- WHAT YOU SHOULD DO: Copying exactly, give the lines in the material below from the one with "304 757 208" to the one with "383 1159 1859.0", ends included, and nothing besides.
########
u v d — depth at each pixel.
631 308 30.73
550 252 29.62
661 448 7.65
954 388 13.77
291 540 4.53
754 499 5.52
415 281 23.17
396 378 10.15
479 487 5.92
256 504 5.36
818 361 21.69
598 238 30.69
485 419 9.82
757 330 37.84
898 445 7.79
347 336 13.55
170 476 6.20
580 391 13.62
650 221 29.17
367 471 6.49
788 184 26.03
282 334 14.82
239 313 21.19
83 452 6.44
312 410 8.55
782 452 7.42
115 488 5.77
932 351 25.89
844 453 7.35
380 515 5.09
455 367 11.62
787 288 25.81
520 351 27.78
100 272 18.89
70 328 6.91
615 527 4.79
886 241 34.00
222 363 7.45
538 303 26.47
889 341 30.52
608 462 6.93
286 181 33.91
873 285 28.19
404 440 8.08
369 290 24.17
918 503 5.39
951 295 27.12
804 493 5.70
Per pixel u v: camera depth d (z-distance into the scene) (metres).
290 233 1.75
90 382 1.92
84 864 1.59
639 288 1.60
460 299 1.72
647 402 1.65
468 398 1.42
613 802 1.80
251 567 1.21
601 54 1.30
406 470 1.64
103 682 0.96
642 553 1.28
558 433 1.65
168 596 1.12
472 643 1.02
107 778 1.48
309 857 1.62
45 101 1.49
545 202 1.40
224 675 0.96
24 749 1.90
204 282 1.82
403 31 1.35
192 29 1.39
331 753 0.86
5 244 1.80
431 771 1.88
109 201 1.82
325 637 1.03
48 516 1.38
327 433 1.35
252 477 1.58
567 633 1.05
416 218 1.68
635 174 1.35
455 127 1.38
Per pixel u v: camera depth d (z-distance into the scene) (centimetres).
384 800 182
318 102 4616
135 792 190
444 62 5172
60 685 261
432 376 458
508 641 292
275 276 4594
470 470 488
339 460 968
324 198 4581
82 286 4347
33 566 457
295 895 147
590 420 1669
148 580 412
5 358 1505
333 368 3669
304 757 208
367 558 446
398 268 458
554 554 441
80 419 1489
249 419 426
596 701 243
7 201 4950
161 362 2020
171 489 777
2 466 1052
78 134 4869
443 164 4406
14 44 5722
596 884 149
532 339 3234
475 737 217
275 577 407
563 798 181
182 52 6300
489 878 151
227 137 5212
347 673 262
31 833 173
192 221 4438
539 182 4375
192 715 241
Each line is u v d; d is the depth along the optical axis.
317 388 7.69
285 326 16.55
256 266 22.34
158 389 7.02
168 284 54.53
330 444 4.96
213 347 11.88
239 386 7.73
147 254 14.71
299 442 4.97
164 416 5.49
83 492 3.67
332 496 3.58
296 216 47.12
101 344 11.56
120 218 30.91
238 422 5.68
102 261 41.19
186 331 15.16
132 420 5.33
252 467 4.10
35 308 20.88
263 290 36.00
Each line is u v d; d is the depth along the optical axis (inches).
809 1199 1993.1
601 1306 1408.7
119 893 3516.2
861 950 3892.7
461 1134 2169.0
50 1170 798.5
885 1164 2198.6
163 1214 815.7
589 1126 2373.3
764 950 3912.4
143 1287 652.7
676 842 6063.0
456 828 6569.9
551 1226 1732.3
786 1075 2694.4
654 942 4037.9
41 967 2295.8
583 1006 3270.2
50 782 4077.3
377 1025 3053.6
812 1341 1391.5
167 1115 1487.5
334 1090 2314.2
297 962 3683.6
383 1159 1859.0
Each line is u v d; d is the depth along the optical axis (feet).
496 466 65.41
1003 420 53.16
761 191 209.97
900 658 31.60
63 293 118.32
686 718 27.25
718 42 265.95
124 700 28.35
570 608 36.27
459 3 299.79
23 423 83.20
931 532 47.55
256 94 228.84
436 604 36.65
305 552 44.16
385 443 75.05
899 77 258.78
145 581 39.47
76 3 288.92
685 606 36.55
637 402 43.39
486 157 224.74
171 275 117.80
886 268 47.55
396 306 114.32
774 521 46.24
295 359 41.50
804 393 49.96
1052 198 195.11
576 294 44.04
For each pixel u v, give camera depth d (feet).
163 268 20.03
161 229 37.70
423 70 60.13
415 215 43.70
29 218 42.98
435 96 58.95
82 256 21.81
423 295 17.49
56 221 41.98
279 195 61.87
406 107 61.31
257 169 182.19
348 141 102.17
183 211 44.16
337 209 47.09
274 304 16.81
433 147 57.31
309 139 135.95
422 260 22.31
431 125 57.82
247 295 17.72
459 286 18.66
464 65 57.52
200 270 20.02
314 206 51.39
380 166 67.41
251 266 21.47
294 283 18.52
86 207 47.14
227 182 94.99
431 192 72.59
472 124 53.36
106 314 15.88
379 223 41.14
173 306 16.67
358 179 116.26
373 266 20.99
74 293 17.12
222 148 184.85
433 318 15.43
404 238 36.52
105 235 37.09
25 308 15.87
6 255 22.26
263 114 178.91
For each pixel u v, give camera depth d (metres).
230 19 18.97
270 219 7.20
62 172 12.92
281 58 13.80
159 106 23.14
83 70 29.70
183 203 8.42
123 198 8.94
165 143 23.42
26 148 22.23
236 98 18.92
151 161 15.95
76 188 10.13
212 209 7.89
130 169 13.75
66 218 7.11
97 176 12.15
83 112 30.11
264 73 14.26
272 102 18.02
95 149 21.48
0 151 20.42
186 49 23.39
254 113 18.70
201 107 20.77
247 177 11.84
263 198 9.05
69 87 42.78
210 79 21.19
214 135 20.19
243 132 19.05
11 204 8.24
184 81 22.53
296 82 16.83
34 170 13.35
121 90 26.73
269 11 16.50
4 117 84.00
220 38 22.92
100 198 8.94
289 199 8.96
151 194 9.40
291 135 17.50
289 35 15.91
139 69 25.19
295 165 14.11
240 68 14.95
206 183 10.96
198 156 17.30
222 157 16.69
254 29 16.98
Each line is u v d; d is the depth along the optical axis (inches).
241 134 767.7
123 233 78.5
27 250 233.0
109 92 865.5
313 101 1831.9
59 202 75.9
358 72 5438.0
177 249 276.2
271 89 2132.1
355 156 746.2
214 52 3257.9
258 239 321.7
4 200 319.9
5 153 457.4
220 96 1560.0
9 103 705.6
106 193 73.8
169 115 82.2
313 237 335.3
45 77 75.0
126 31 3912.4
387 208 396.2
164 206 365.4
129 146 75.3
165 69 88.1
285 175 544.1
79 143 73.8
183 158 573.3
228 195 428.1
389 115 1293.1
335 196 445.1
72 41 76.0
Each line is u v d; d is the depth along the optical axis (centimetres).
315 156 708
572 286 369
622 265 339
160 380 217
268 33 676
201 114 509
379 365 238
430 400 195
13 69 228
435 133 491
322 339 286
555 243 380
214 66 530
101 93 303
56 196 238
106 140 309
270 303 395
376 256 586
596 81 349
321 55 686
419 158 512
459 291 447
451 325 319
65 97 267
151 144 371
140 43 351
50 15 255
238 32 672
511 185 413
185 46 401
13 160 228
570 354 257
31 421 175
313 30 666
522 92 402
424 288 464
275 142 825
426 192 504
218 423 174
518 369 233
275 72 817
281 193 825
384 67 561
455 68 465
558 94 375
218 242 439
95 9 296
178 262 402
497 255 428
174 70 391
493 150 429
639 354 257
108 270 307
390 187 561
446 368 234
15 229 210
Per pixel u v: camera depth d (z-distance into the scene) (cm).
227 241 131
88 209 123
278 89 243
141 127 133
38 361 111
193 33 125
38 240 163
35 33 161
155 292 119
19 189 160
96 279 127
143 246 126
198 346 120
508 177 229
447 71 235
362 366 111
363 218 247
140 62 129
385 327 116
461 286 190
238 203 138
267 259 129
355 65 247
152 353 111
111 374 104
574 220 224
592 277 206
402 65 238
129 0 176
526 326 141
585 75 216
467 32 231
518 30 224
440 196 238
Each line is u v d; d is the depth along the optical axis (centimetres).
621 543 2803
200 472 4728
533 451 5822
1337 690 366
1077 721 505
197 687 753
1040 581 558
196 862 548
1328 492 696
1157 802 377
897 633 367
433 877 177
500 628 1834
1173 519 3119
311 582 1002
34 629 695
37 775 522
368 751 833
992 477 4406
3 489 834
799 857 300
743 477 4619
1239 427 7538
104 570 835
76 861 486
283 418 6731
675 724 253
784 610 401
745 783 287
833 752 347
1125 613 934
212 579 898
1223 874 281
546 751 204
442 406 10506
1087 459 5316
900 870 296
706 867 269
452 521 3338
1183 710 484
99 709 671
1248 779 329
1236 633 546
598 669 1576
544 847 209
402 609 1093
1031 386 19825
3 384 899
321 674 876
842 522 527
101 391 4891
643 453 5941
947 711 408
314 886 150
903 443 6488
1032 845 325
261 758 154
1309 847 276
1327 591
########
- RESPONSE:
304 757 208
367 558 446
398 268 458
554 554 441
80 419 1489
249 419 426
596 701 243
7 201 4950
161 362 2020
171 489 777
2 466 1052
78 134 4869
443 164 4406
14 44 5722
596 884 149
532 339 3234
475 737 217
275 577 407
563 798 181
182 52 6300
489 878 151
227 137 5212
347 673 262
31 833 173
192 221 4438
539 182 4375
192 715 241
Each line is u v d; d is the depth along the optical axis.
317 388 7.69
285 326 16.55
256 266 22.34
158 389 7.02
168 284 54.53
330 444 4.96
213 347 11.88
239 386 7.73
147 254 14.71
299 442 4.97
164 416 5.49
83 492 3.67
332 496 3.58
296 216 47.12
101 344 11.56
120 218 30.91
238 422 5.68
102 261 41.19
186 331 15.16
132 420 5.33
252 467 4.10
35 308 20.88
263 290 36.00
Each line is u v d; d is the depth along the optical axis (inches).
809 1199 1993.1
601 1306 1408.7
119 893 3516.2
861 950 3892.7
461 1134 2169.0
50 1170 798.5
885 1164 2198.6
163 1214 815.7
589 1126 2373.3
764 950 3912.4
143 1287 652.7
676 842 6063.0
456 828 6569.9
551 1226 1732.3
786 1075 2694.4
654 942 4037.9
41 967 2295.8
583 1006 3270.2
50 782 4077.3
377 1025 3053.6
812 1341 1391.5
167 1115 1487.5
334 1090 2314.2
297 962 3683.6
383 1159 1859.0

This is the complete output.